Some Jordanians in the industry believe the authorities are not doing enough, however.

– Reservations approximately security –

Travel agent Salama Khattar deplores what he called the absence of a "clear & ambitious programme of work" to relaunch tourism.

"We have made no profits since 2011. We are paying the overheads out of our own pockets," he said.

In the past four years, Khattar's agency which brings tourist groups from Belgium, France, Norway & Sweden has seen its business cut in half.

Amman emphasises safety to try to reassure foreign visitors, yet Jordanian involvement in the air campaign against the Islamic State group in Syria & Iraq does not mean it is sheltered from extremism.

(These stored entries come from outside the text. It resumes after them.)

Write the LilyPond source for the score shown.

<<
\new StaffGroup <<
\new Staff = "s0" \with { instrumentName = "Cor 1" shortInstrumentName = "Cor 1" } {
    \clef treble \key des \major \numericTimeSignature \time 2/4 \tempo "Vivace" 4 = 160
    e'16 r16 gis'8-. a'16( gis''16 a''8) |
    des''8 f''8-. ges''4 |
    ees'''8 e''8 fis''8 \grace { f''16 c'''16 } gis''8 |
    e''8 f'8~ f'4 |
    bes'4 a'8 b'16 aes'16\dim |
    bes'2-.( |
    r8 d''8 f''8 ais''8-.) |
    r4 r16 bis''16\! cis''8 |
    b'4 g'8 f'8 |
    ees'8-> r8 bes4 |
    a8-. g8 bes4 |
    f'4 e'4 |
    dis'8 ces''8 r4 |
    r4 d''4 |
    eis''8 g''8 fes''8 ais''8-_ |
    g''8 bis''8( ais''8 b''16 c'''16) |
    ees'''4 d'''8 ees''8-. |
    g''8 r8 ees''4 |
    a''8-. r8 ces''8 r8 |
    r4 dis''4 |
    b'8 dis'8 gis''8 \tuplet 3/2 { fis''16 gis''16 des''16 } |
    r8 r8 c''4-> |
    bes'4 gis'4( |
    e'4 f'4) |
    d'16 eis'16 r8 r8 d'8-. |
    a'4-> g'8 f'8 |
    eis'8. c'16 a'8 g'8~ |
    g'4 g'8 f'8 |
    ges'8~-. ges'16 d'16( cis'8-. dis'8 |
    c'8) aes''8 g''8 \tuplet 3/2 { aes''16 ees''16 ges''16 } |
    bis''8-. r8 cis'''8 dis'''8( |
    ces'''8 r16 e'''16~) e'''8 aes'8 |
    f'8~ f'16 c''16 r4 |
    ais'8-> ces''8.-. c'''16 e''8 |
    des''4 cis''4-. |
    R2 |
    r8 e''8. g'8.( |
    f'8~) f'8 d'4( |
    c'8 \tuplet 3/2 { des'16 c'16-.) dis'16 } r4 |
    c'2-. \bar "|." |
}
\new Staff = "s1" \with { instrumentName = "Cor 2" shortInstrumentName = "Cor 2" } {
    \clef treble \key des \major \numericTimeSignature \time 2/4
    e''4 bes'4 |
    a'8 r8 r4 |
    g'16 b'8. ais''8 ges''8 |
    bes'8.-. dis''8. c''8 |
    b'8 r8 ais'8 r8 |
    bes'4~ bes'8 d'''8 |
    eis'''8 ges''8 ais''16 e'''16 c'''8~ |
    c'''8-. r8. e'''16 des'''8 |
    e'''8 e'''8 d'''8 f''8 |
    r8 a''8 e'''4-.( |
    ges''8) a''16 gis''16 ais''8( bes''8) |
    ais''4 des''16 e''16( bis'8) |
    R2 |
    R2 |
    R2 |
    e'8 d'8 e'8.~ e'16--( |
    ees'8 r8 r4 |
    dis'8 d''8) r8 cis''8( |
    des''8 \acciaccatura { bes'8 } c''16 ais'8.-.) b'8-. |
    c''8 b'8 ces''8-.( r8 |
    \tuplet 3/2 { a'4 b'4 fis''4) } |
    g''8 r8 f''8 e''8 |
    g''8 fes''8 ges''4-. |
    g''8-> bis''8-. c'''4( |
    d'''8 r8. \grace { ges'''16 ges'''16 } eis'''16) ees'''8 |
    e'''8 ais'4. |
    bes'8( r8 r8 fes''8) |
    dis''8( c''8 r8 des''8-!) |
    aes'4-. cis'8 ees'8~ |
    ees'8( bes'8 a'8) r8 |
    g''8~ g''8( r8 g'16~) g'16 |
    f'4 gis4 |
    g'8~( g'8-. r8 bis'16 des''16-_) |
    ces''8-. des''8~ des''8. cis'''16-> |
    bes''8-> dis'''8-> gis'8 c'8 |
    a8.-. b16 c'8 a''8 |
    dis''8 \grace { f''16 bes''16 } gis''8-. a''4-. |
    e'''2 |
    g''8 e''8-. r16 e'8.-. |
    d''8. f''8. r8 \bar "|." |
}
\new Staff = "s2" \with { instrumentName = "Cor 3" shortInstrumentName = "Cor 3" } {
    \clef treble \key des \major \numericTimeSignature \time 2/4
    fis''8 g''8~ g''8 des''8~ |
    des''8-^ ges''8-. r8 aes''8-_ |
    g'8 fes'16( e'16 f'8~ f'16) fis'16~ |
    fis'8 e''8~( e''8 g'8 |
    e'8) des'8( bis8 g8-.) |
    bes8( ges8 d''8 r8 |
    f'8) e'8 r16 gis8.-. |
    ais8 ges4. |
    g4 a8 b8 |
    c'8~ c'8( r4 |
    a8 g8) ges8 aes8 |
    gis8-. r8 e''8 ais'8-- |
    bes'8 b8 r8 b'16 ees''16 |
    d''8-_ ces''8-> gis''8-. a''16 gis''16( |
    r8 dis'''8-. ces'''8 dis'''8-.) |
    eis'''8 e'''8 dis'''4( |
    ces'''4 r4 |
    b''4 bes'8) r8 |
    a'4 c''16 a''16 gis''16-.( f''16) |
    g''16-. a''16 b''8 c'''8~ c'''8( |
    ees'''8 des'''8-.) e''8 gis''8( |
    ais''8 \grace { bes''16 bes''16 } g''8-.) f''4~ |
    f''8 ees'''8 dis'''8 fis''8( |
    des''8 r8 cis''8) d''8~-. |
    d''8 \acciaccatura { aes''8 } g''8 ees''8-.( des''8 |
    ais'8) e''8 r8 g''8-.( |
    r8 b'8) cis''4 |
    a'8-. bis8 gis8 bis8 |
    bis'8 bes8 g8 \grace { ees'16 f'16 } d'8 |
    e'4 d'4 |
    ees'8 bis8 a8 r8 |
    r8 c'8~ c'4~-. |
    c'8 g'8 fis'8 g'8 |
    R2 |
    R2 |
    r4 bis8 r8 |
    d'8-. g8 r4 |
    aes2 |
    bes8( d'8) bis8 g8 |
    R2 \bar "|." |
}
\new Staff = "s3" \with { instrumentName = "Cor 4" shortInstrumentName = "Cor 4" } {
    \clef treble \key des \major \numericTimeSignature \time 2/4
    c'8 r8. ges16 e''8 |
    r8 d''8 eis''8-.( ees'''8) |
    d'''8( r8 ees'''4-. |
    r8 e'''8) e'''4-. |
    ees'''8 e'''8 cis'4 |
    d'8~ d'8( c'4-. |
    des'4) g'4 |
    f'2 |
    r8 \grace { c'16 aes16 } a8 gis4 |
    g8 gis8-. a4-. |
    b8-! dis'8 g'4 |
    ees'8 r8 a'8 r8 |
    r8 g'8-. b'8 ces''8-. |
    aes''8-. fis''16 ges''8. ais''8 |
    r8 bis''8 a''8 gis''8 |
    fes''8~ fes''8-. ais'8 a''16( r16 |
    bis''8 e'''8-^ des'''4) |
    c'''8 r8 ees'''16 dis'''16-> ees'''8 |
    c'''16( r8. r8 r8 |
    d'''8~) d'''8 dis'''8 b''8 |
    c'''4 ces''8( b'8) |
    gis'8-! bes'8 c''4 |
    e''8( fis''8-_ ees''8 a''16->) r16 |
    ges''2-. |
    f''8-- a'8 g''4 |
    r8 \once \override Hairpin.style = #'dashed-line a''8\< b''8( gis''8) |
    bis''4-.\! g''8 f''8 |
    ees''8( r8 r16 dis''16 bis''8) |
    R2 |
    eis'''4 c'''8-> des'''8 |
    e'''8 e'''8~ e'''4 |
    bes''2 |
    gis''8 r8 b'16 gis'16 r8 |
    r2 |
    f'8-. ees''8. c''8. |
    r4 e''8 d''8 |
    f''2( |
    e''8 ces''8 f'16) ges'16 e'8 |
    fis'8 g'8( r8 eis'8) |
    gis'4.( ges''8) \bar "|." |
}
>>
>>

"It shouldn't be us who pays the price," the tourism minister said, since Jordan "is not part of the problem in the region".

Julien, a young French tourist visiting the towering Roman theatre dominating the centre of Amman, said he had no regrets approximately coming.

"A tremendous stay, & no sense of feeling insecure despite a few initial reservations linked to the current trouble," he said.

Western governments regularly warn their citizens that Jordan is not immune from the violence that afflicts the region.

"The threat of terrorism remains high in Jordan," says the US State Department's current travel advisory.

The last attack in the country was in 2005, when suicide bombers blew themselves up in three of the capital's hotels, killing 60 people.